Among the key functions that require strong foot musculature are maintaining the structural integrity of the arch during running and also limiting pronation of the foot during the contact phase of the stride. In their prior research, Taddei and colleagues were able to demonstrate that strengthening the foot muscles helps runners to better maintain the integrity of the arch when running and limits pronation. But do these functional changes translate to reduced injury risk? This new study suggests they do.
The subjects of the experiment were 118 recreational runners who were randomly assigned to either an intervention group or a control group. Members of the intervention group underwent an eight-week training course in foot and ankle strengthening followed by remote supervision for the balance of one year. Meanwhile, members of the control group continued to train as normal but underwent the same periodic assessments of foot strength and posture as the others and also submitted the same weekly reports on training distance, pace, and injuries.
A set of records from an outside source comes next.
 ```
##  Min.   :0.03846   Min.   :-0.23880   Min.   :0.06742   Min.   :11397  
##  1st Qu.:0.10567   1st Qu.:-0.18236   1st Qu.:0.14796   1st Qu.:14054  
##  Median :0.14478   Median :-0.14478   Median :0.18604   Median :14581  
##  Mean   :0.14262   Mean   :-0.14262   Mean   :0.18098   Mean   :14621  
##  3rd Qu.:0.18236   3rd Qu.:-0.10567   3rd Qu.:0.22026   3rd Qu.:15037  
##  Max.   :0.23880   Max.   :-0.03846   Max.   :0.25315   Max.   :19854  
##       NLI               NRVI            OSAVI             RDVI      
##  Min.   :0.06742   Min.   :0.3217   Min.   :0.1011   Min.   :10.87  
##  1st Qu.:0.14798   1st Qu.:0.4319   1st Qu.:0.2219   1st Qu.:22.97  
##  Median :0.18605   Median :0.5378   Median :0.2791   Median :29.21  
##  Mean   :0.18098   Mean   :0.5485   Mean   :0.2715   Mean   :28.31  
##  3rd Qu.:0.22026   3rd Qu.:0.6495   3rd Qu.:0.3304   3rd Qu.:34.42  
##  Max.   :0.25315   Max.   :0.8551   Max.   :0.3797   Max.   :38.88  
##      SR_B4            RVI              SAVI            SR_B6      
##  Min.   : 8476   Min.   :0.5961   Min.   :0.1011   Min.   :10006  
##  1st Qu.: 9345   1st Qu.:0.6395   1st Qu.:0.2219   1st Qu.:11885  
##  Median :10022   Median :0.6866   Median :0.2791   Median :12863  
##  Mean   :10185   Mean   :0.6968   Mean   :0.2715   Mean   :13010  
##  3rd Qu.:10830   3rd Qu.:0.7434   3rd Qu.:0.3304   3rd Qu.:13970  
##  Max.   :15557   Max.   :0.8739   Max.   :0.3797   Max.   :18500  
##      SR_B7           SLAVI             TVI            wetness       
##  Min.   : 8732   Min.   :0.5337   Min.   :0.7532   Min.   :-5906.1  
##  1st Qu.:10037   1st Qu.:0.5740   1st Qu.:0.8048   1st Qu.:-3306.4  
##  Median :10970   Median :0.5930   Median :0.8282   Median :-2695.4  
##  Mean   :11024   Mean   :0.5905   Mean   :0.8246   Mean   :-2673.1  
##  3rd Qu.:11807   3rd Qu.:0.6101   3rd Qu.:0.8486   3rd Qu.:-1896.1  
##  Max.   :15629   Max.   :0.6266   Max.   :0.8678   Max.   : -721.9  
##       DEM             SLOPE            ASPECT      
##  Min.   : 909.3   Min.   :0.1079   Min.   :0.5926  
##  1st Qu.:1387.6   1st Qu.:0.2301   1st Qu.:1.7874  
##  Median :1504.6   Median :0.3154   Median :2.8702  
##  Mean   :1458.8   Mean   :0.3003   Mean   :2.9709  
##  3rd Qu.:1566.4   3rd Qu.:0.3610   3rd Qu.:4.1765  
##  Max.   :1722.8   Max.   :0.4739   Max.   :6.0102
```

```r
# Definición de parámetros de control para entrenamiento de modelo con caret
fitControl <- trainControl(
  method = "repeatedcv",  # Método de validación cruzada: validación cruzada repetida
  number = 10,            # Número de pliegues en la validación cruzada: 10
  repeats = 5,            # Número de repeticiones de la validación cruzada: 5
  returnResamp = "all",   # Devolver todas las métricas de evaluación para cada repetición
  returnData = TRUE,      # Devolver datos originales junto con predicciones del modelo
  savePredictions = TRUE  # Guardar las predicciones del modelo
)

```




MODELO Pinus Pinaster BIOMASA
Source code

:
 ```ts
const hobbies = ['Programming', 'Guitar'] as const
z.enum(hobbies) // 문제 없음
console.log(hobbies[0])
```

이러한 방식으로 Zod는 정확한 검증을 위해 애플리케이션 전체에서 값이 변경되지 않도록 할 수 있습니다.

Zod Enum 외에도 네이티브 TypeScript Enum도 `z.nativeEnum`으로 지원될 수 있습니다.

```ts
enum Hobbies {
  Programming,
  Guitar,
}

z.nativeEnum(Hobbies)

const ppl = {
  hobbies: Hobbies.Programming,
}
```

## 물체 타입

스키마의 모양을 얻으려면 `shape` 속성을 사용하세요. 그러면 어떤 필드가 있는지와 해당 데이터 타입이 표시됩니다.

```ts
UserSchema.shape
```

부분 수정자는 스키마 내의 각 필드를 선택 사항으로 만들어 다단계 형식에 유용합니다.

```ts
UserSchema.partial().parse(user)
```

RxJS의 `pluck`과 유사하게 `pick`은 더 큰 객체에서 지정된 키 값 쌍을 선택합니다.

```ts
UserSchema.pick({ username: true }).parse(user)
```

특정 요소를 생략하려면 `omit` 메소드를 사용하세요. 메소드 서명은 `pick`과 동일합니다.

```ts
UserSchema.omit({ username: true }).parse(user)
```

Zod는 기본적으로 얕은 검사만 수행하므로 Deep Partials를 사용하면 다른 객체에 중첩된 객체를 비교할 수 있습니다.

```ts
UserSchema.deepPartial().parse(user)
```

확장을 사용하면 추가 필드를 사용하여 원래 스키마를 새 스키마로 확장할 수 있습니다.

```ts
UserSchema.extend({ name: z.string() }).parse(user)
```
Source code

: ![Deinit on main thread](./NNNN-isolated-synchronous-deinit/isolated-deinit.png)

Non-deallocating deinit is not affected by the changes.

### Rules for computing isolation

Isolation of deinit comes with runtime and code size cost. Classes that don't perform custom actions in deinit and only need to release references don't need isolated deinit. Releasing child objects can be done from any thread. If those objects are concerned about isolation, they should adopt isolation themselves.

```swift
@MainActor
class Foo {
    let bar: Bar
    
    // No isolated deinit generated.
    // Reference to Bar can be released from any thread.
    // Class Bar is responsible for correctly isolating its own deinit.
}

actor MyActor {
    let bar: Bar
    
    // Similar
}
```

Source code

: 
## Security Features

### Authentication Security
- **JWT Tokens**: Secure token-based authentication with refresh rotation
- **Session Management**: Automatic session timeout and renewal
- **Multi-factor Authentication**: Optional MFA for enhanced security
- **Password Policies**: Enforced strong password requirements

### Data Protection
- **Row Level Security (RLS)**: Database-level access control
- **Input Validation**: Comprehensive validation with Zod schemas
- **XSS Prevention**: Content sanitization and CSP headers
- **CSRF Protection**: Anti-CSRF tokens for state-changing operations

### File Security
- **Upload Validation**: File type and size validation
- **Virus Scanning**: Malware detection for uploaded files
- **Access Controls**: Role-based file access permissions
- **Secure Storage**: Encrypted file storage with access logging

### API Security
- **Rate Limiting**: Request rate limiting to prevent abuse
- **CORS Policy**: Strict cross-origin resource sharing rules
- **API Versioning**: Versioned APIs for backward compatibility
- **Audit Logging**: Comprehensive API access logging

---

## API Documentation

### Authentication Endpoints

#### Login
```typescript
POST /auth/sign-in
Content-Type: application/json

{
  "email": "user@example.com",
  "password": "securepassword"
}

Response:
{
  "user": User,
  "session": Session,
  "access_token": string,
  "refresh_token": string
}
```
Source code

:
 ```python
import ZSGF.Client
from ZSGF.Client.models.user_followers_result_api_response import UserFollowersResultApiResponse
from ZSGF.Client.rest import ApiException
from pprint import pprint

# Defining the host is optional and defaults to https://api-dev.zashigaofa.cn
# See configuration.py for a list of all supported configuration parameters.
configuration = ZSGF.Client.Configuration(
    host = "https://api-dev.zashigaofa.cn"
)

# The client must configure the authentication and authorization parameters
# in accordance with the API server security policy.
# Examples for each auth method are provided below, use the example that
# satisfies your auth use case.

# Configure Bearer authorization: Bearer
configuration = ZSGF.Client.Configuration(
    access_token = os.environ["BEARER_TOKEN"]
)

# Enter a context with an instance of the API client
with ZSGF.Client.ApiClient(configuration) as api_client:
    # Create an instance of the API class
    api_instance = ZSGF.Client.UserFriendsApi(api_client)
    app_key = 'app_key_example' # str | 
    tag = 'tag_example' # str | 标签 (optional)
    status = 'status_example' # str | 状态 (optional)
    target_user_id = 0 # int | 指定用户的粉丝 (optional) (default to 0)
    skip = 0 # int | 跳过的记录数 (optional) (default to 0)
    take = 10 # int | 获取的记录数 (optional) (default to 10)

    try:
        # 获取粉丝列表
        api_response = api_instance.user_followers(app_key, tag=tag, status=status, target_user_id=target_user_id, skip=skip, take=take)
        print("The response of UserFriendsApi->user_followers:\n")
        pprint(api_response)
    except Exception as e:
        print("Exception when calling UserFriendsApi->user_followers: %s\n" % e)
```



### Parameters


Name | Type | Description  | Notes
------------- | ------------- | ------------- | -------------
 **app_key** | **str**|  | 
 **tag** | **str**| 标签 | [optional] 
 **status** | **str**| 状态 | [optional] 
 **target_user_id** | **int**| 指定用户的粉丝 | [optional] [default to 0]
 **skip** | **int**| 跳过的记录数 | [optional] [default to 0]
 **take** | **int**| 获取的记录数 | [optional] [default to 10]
Results: Reduced Running-Related Injuries
The results are worthy of every runner’s attention. Unsurprisingly, the runners who engaged in the foot-strengthening program showed significant improvements in both foot posture and foot strength. Less expected was the magnitude of the effect these improvements had on injury rates. Over the 12-month study period, the runners in the control group were 2.42 times more likely to get injured than were runners in the intervention group. Flipping the math around, foot strengthening reduced overall injury risk by 41 percent, which is huge.
For the sake of illustration, let’s suppose that, since the time you took up running, you’ve suffered five injuries significant enough to interrupt your training. Now imagine two of those injuries never happened. This is what a good foot-strength program can do for the typical runners, at least according to Taddei’s findings.
Unfortunately, Taddei’s paper does not include a complete description of the foot-strengthening program employed, but it does mention one specific exercise. It’s called the short-foot exercise, and here’s how to do it: Sit down with one bare foot positioned flat on the floor and the other out of the way. Now contract the muscles in the core of your foot, drawing your toes toward your body and causing the gap between your arch and the floor to grow. Concentrate on keeping your heel and toes in contact with the floor. When you’ve “shortened” your foot as much as you can (it won’t be by much), relax and return to the start position. Complete 10 repetitions and then work the opposite foot.
A picture is worth a thousand words, and a video is worth a thousand pictures, so here’s a link to a video demonstration of a five-move foot-strengthening program for runners (which includes the aforementioned short-foot exercise) that was created by strength and conditioning specialist and Podium Runner contributor Jon-Erik Kawamoto. I hope I’ve done enough here to convince you it’s worth a try!